Work instruction: As you work through the listing below, copy each line exactly and drop the images.

*** Material supplied

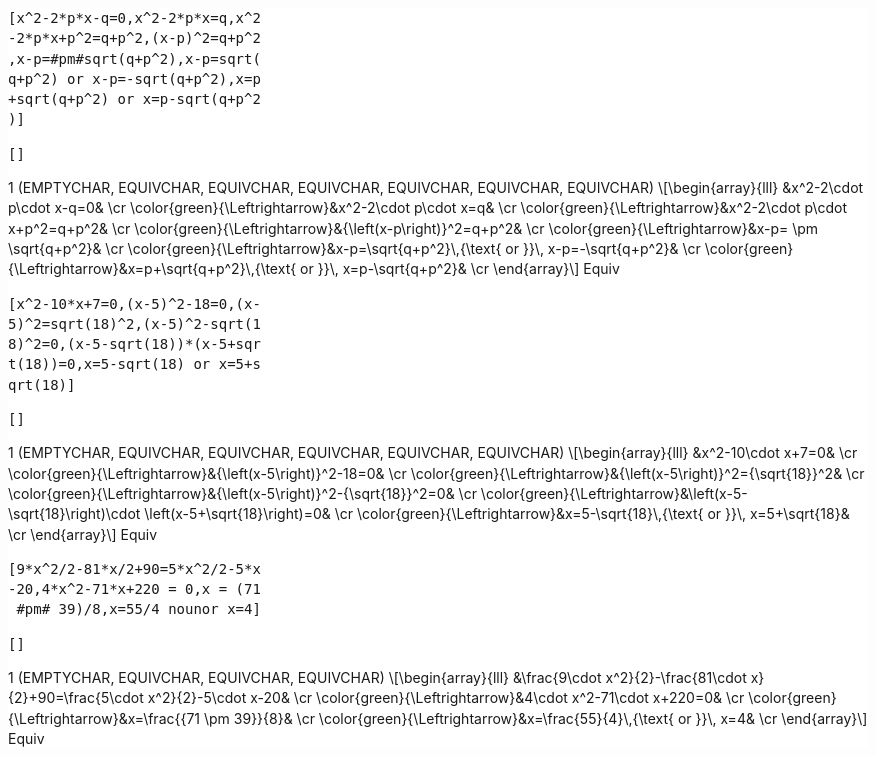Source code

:   <td class="cell c1"><span style="color:green;"><i class="fa fa-check"></i></span></td>
  <td class="cell c2"><pre>[x^2-2*p*x-q=0,x^2-2*p*x=q,x^2
-2*p*x+p^2=q+p^2,(x-p)^2=q+p^2
,x-p=#pm#sqrt(q+p^2),x-p=sqrt(
q+p^2) or x-p=-sqrt(q+p^2),x=p
+sqrt(q+p^2) or x=p-sqrt(q+p^2
)]</pre></td>
  <td class="cell c3"><pre>[]</pre></td>
  <td class="cell c4"></td>
  <td class="cell c5">1</td>
  <td class="cell c6">(EMPTYCHAR, EQUIVCHAR, EQUIVCHAR, EQUIVCHAR, EQUIVCHAR, EQUIVCHAR, EQUIVCHAR)</td>
</tr>
<tr class="pass">
  <td class="cell c0"><td colspan="2"></td></td>
  <td class="cell c1"><td colspan="4">\[\begin{array}{lll} &x^2-2\cdot p\cdot x-q=0& \cr \color{green}{\Leftrightarrow}&x^2-2\cdot p\cdot x=q& \cr \color{green}{\Leftrightarrow}&x^2-2\cdot p\cdot x+p^2=q+p^2& \cr \color{green}{\Leftrightarrow}&{\left(x-p\right)}^2=q+p^2& \cr \color{green}{\Leftrightarrow}&x-p= \pm \sqrt{q+p^2}& \cr \color{green}{\Leftrightarrow}&x-p=\sqrt{q+p^2}\,{\text{ or }}\, x-p=-\sqrt{q+p^2}& \cr \color{green}{\Leftrightarrow}&x=p+\sqrt{q+p^2}\,{\text{ or }}\, x=p-\sqrt{q+p^2}& \cr \end{array}\]</td></td>
</tr>
<tr class="pass">
  <td class="cell c0">Equiv</td>
  <td class="cell c1"><span style="color:green;"><i class="fa fa-check"></i></span></td>
  <td class="cell c2"><pre>[x^2-10*x+7=0,(x-5)^2-18=0,(x-
5)^2=sqrt(18)^2,(x-5)^2-sqrt(1
8)^2=0,(x-5-sqrt(18))*(x-5+sqr
t(18))=0,x=5-sqrt(18) or x=5+s
qrt(18)]</pre></td>
  <td class="cell c3"><pre>[]</pre></td>
  <td class="cell c4"></td>
  <td class="cell c5">1</td>
  <td class="cell c6">(EMPTYCHAR, EQUIVCHAR, EQUIVCHAR, EQUIVCHAR, EQUIVCHAR, EQUIVCHAR)</td>
</tr>
<tr class="pass">
  <td class="cell c0"><td colspan="2"></td></td>
  <td class="cell c1"><td colspan="4">\[\begin{array}{lll} &x^2-10\cdot x+7=0& \cr \color{green}{\Leftrightarrow}&{\left(x-5\right)}^2-18=0& \cr \color{green}{\Leftrightarrow}&{\left(x-5\right)}^2={\sqrt{18}}^2& \cr \color{green}{\Leftrightarrow}&{\left(x-5\right)}^2-{\sqrt{18}}^2=0& \cr \color{green}{\Leftrightarrow}&\left(x-5-\sqrt{18}\right)\cdot \left(x-5+\sqrt{18}\right)=0& \cr \color{green}{\Leftrightarrow}&x=5-\sqrt{18}\,{\text{ or }}\, x=5+\sqrt{18}& \cr \end{array}\]</td></td>
</tr>
<tr class="pass">
  <td class="cell c0">Equiv</td>
  <td class="cell c1"><span style="color:green;"><i class="fa fa-check"></i></span></td>
  <td class="cell c2"><pre>[9*x^2/2-81*x/2+90=5*x^2/2-5*x
-20,4*x^2-71*x+220 = 0,x = (71
 #pm# 39)/8,x=55/4 nounor x=4]</pre></td>
  <td class="cell c3"><pre>[]</pre></td>
  <td class="cell c4"></td>
  <td class="cell c5">1</td>
  <td class="cell c6">(EMPTYCHAR, EQUIVCHAR, EQUIVCHAR, EQUIVCHAR)</td>
</tr>
<tr class="pass">
  <td class="cell c0"><td colspan="2"></td></td>
  <td class="cell c1"><td colspan="4">\[\begin{array}{lll} &\frac{9\cdot x^2}{2}-\frac{81\cdot x}{2}+90=\frac{5\cdot x^2}{2}-5\cdot x-20& \cr \color{green}{\Leftrightarrow}&4\cdot x^2-71\cdot x+220=0& \cr \color{green}{\Leftrightarrow}&x=\frac{{71 \pm 39}}{8}& \cr \color{green}{\Leftrightarrow}&x=\frac{55}{4}\,{\text{ or }}\, x=4& \cr \end{array}\]</td></td>
</tr>
<tr class="pass">
  <td class="cell c0">Equiv</td>
  <td class="cell c1"><span style="color:green;"><i class="fa fa-check"></i></span></td>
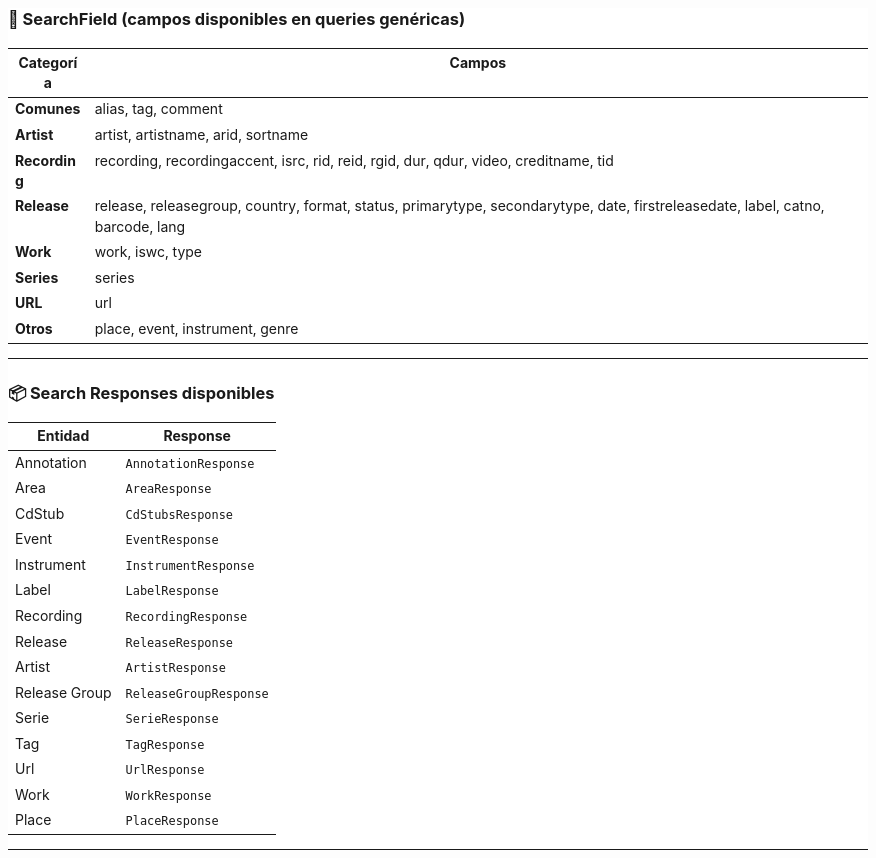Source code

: 
### 📑 SearchField (campos disponibles en queries genéricas)

| Categoría | Campos |
|-----------|--------|
| **Comunes** | alias, tag, comment |
| **Artist** | artist, artistname, arid, sortname |
| **Recording** | recording, recordingaccent, isrc, rid, reid, rgid, dur, qdur, video, creditname, tid |
| **Release** | release, releasegroup, country, format, status, primarytype, secondarytype, date, firstreleasedate, label, catno, barcode, lang |
| **Work** | work, iswc, type |
| **Series** | series |
| **URL** | url |
| **Otros** | place, event, instrument, genre |

---

### 📦 Search Responses disponibles

| Entidad       | Response               |
|---------------|------------------------|
| Annotation    | `AnnotationResponse`   |
| Area          | `AreaResponse`         |
| CdStub        | `CdStubsResponse`      |
| Event         | `EventResponse`        |
| Instrument    | `InstrumentResponse`   |
| Label         | `LabelResponse`        |
| Recording     | `RecordingResponse`    |
| Release       | `ReleaseResponse`      |
| Artist        | `ArtistResponse`       |
| Release Group | `ReleaseGroupResponse` |
| Serie         | `SerieResponse`        |
| Tag           | `TagResponse`          |
| Url           | `UrlResponse`          |
| Work          | `WorkResponse`         |
| Place         | `PlaceResponse`        |

---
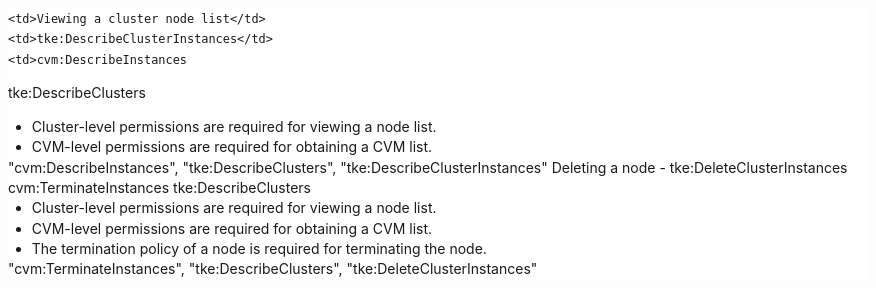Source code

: 	<td>Viewing a cluster node list</td>
    <td>tke:DescribeClusterInstances</td>
    <td>cvm:DescribeInstances
tke:DescribeClusters</td>
<td><ul class="params"><li>Cluster-level permissions are required for viewing a node list.</li><li>CVM-level permissions are required for obtaining a CVM list.</li></ul></td>
    <td>"cvm:DescribeInstances",
"tke:DescribeClusters",
"tke:DescribeClusterInstances"</td>
	</tr>
	<tr>
	<td>Deleting a node</td>
	<td>-</td>
    <td>tke:DeleteClusterInstances</td>
    <td>cvm:TerminateInstances
tke:DescribeClusters</td>
        <td><ul class="params"><li>Cluster-level permissions are required for viewing a node list.</li><li>CVM-level permissions are required for obtaining a CVM list.</li><li>The termination policy of a node is required for terminating the node.</li></ul></td>
    <td>"cvm:TerminateInstances",
"tke:DescribeClusters",
"tke:DeleteClusterInstances"</td>
	</tr>
</table>


<style>
	.params{margin:0px !important}
</style>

******

Expected output:
Source code

:   <td class="cell c1"><span style="color:green;"><i class="fa fa-check"></i></span></td>
  <td class="cell c2"><pre>[x^2-2*p*x-q=0,x^2-2*p*x=q,x^2
-2*p*x+p^2=q+p^2,(x-p)^2=q+p^2
,x-p=#pm#sqrt(q+p^2),x-p=sqrt(
q+p^2) or x-p=-sqrt(q+p^2),x=p
+sqrt(q+p^2) or x=p-sqrt(q+p^2
)]</pre></td>
  <td class="cell c3"><pre>[]</pre></td>
  <td class="cell c4"></td>
  <td class="cell c5">1</td>
  <td class="cell c6">(EMPTYCHAR, EQUIVCHAR, EQUIVCHAR, EQUIVCHAR, EQUIVCHAR, EQUIVCHAR, EQUIVCHAR)</td>
</tr>
<tr class="pass">
  <td class="cell c0"><td colspan="2"></td></td>
  <td class="cell c1"><td colspan="4">\[\begin{array}{lll} &x^2-2\cdot p\cdot x-q=0& \cr \color{green}{\Leftrightarrow}&x^2-2\cdot p\cdot x=q& \cr \color{green}{\Leftrightarrow}&x^2-2\cdot p\cdot x+p^2=q+p^2& \cr \color{green}{\Leftrightarrow}&{\left(x-p\right)}^2=q+p^2& \cr \color{green}{\Leftrightarrow}&x-p= \pm \sqrt{q+p^2}& \cr \color{green}{\Leftrightarrow}&x-p=\sqrt{q+p^2}\,{\text{ or }}\, x-p=-\sqrt{q+p^2}& \cr \color{green}{\Leftrightarrow}&x=p+\sqrt{q+p^2}\,{\text{ or }}\, x=p-\sqrt{q+p^2}& \cr \end{array}\]</td></td>
</tr>
<tr class="pass">
  <td class="cell c0">Equiv</td>
  <td class="cell c1"><span style="color:green;"><i class="fa fa-check"></i></span></td>
  <td class="cell c2"><pre>[x^2-10*x+7=0,(x-5)^2-18=0,(x-
5)^2=sqrt(18)^2,(x-5)^2-sqrt(1
8)^2=0,(x-5-sqrt(18))*(x-5+sqr
t(18))=0,x=5-sqrt(18) or x=5+s
qrt(18)]</pre></td>
  <td class="cell c3"><pre>[]</pre></td>
  <td class="cell c4"></td>
  <td class="cell c5">1</td>
  <td class="cell c6">(EMPTYCHAR, EQUIVCHAR, EQUIVCHAR, EQUIVCHAR, EQUIVCHAR, EQUIVCHAR)</td>
</tr>
<tr class="pass">
  <td class="cell c0"><td colspan="2"></td></td>
  <td class="cell c1"><td colspan="4">\[\begin{array}{lll} &x^2-10\cdot x+7=0& \cr \color{green}{\Leftrightarrow}&{\left(x-5\right)}^2-18=0& \cr \color{green}{\Leftrightarrow}&{\left(x-5\right)}^2={\sqrt{18}}^2& \cr \color{green}{\Leftrightarrow}&{\left(x-5\right)}^2-{\sqrt{18}}^2=0& \cr \color{green}{\Leftrightarrow}&\left(x-5-\sqrt{18}\right)\cdot \left(x-5+\sqrt{18}\right)=0& \cr \color{green}{\Leftrightarrow}&x=5-\sqrt{18}\,{\text{ or }}\, x=5+\sqrt{18}& \cr \end{array}\]</td></td>
</tr>
<tr class="pass">
  <td class="cell c0">Equiv</td>
  <td class="cell c1"><span style="color:green;"><i class="fa fa-check"></i></span></td>
  <td class="cell c2"><pre>[9*x^2/2-81*x/2+90=5*x^2/2-5*x
-20,4*x^2-71*x+220 = 0,x = (71
 #pm# 39)/8,x=55/4 nounor x=4]</pre></td>
  <td class="cell c3"><pre>[]</pre></td>
  <td class="cell c4"></td>
  <td class="cell c5">1</td>
  <td class="cell c6">(EMPTYCHAR, EQUIVCHAR, EQUIVCHAR, EQUIVCHAR)</td>
</tr>
<tr class="pass">
  <td class="cell c0"><td colspan="2"></td></td>
  <td class="cell c1"><td colspan="4">\[\begin{array}{lll} &\frac{9\cdot x^2}{2}-\frac{81\cdot x}{2}+90=\frac{5\cdot x^2}{2}-5\cdot x-20& \cr \color{green}{\Leftrightarrow}&4\cdot x^2-71\cdot x+220=0& \cr \color{green}{\Leftrightarrow}&x=\frac{{71 \pm 39}}{8}& \cr \color{green}{\Leftrightarrow}&x=\frac{55}{4}\,{\text{ or }}\, x=4& \cr \end{array}\]</td></td>
</tr>
<tr class="pass">
  <td class="cell c0">Equiv</td>
  <td class="cell c1"><span style="color:green;"><i class="fa fa-check"></i></span></td>
Source code

: 
### 📑 SearchField (campos disponibles en queries genéricas)

| Categoría | Campos |
|-----------|--------|
| **Comunes** | alias, tag, comment |
| **Artist** | artist, artistname, arid, sortname |
| **Recording** | recording, recordingaccent, isrc, rid, reid, rgid, dur, qdur, video, creditname, tid |
| **Release** | release, releasegroup, country, format, status, primarytype, secondarytype, date, firstreleasedate, label, catno, barcode, lang |
| **Work** | work, iswc, type |
| **Series** | series |
| **URL** | url |
| **Otros** | place, event, instrument, genre |

---

### 📦 Search Responses disponibles

| Entidad       | Response               |
|---------------|------------------------|
| Annotation    | `AnnotationResponse`   |
| Area          | `AreaResponse`         |
| CdStub        | `CdStubsResponse`      |
| Event         | `EventResponse`        |
| Instrument    | `InstrumentResponse`   |
| Label         | `LabelResponse`        |
| Recording     | `RecordingResponse`    |
| Release       | `ReleaseResponse`      |
| Artist        | `ArtistResponse`       |
| Release Group | `ReleaseGroupResponse` |
| Serie         | `SerieResponse`        |
| Tag           | `TagResponse`          |
| Url           | `UrlResponse`          |
| Work          | `WorkResponse`         |
| Place         | `PlaceResponse`        |

---
Source code

: 	<td>Viewing a cluster node list</td>
    <td>tke:DescribeClusterInstances</td>
    <td>cvm:DescribeInstances
tke:DescribeClusters</td>
<td><ul class="params"><li>Cluster-level permissions are required for viewing a node list.</li><li>CVM-level permissions are required for obtaining a CVM list.</li></ul></td>
    <td>"cvm:DescribeInstances",
"tke:DescribeClusters",
"tke:DescribeClusterInstances"</td>
	</tr>
	<tr>
	<td>Deleting a node</td>
	<td>-</td>
    <td>tke:DeleteClusterInstances</td>
    <td>cvm:TerminateInstances
tke:DescribeClusters</td>
        <td><ul class="params"><li>Cluster-level permissions are required for viewing a node list.</li><li>CVM-level permissions are required for obtaining a CVM list.</li><li>The termination policy of a node is required for terminating the node.</li></ul></td>
    <td>"cvm:TerminateInstances",
"tke:DescribeClusters",
"tke:DeleteClusterInstances"</td>
	</tr>
</table>


<style>
	.params{margin:0px !important}
</style>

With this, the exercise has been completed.